William Burke, 1792 - 1829. Murderer (about 1830)
About this artwork
An Irishman who had come to Scotland to work as a labourer on the Union Canal, William Burke was convicted of the murder of sixteen people. Burke and his associate, William Hare, sold their victims to Robert Knox, the leading teacher of anatomy in Edinburgh. The judge described the case as 'one of the most monstrous exhibitions of atrocity ever disclosed in the annals of criminal jurisprudence'. Burke was hanged on 28 January 1829. Hare turned 'King's evidence' and walked away free while Dr Knox was not prosecuted, even though the final body had been found on his dissecting table.

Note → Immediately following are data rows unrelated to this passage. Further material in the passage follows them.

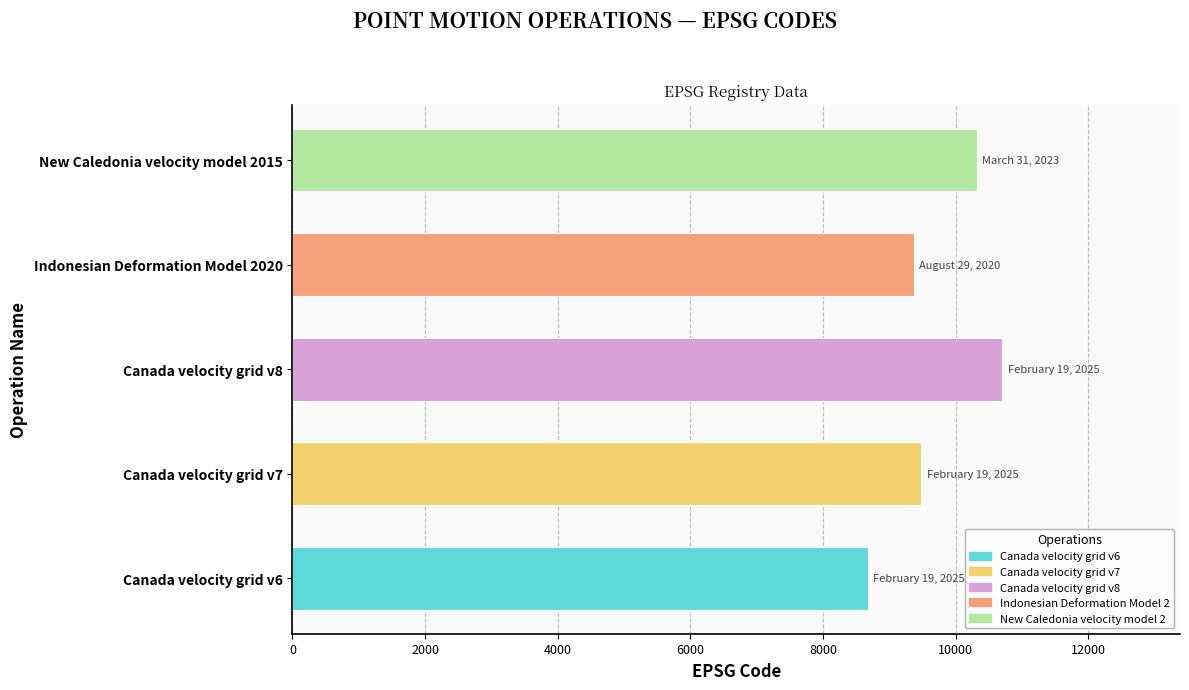

At which category does the chart reach its minimum across all series?

Canada velocity grid v6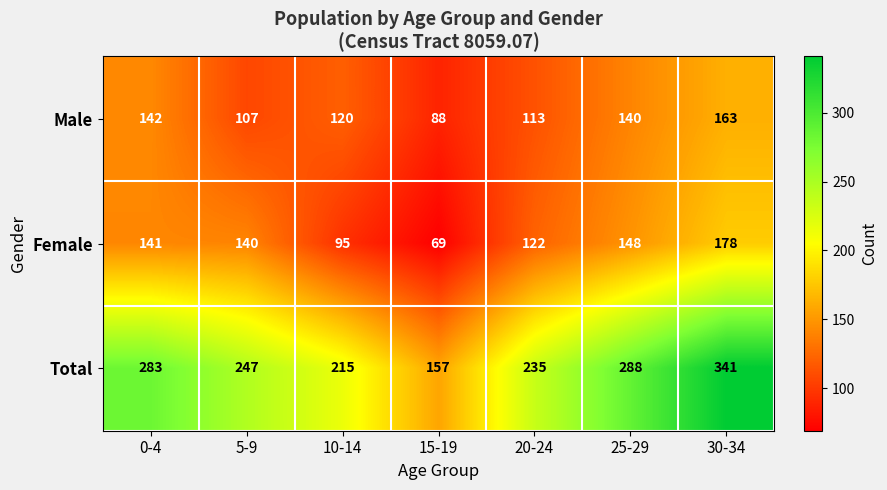

Which series has the largest total across all categories?

Total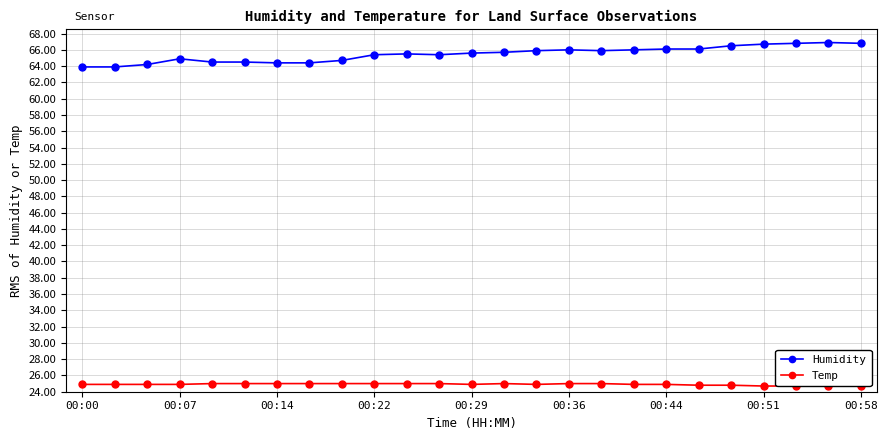

True or false: Humidity has a value of 63.9 at 00:00.

True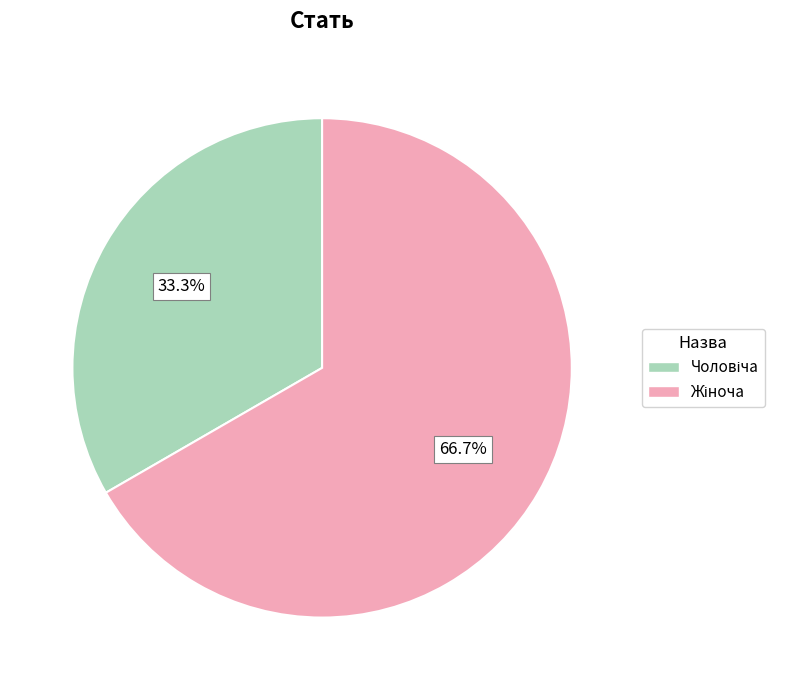

Is there any slice that represents more than half of the pie?

Yes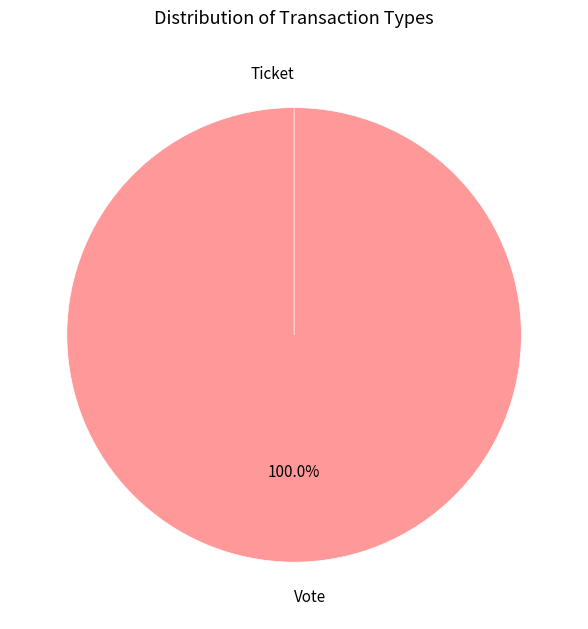

True or false: Ticket accounts for 0% of the total.

True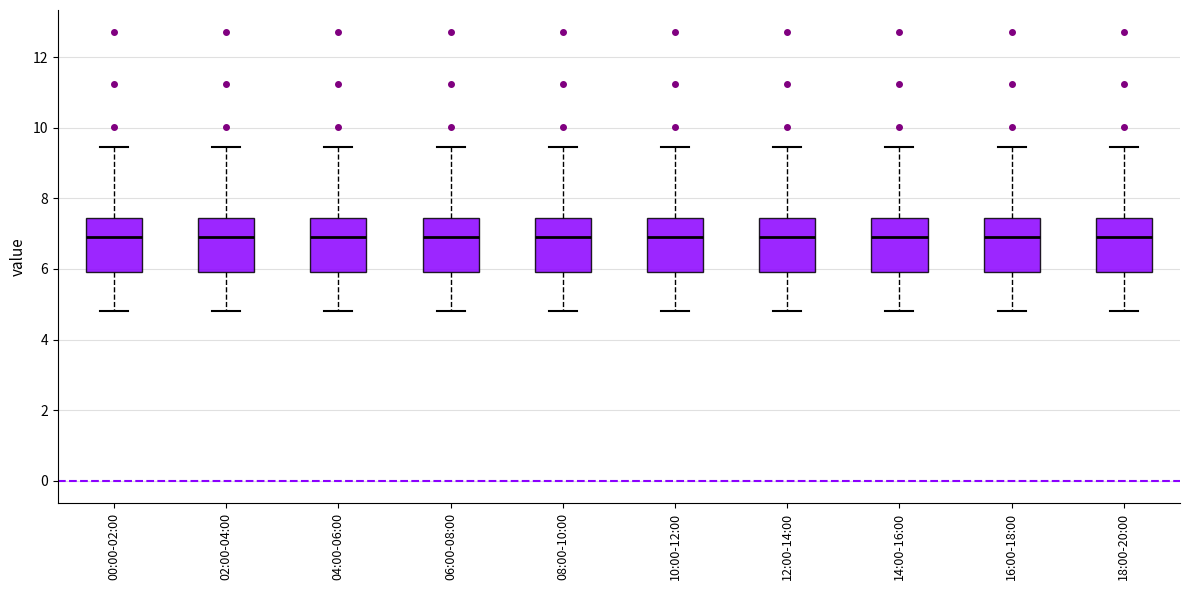

Reading left to right, transcribe this box plot: for each box, give where its median line is, the range the box spans, and where its two whiskers end, as read against the y-axis. The values are not printed on the chart, so give them approximately, as read against the axis.

00:00-02:00: median 7.0, box 6.0 to 7.4, whiskers 4.8 to 9.4
02:00-04:00: median 7.0, box 6.0 to 7.4, whiskers 4.8 to 9.4
04:00-06:00: median 7.0, box 6.0 to 7.4, whiskers 4.8 to 9.4
06:00-08:00: median 7.0, box 6.0 to 7.4, whiskers 4.8 to 9.4
08:00-10:00: median 7.0, box 6.0 to 7.4, whiskers 4.8 to 9.4
10:00-12:00: median 7.0, box 6.0 to 7.4, whiskers 4.8 to 9.4
12:00-14:00: median 7.0, box 6.0 to 7.4, whiskers 4.8 to 9.4
14:00-16:00: median 7.0, box 6.0 to 7.4, whiskers 4.8 to 9.4
16:00-18:00: median 7.0, box 6.0 to 7.4, whiskers 4.8 to 9.4
18:00-20:00: median 7.0, box 6.0 to 7.4, whiskers 4.8 to 9.4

- title: William Burke, 1792 - 1829. Murderer
- accession number: SPL 262.1 F
- artist: T. Clerk (active 1810 - 1830)
- after: LutenorScottish
- depicted: William Burke
- gallery: Scottish National Portrait Gallery(Print Room)
- object type: Work on paper
- subject: Medicine and science
- medium: Etching
- date created: about 1830
- measurements: 14.50 x 10.00 cm
- credit line: Purchased at an unknown date
Clerk was a Scottish engraver. He is best known for engraving maps and plans of Scottish towns between 1810 and 1830. In 1828, one of his maps showing the soils and roads of Perthshire was issued with Morison Morison's 'Guide to the City and County of Perth' in 1828.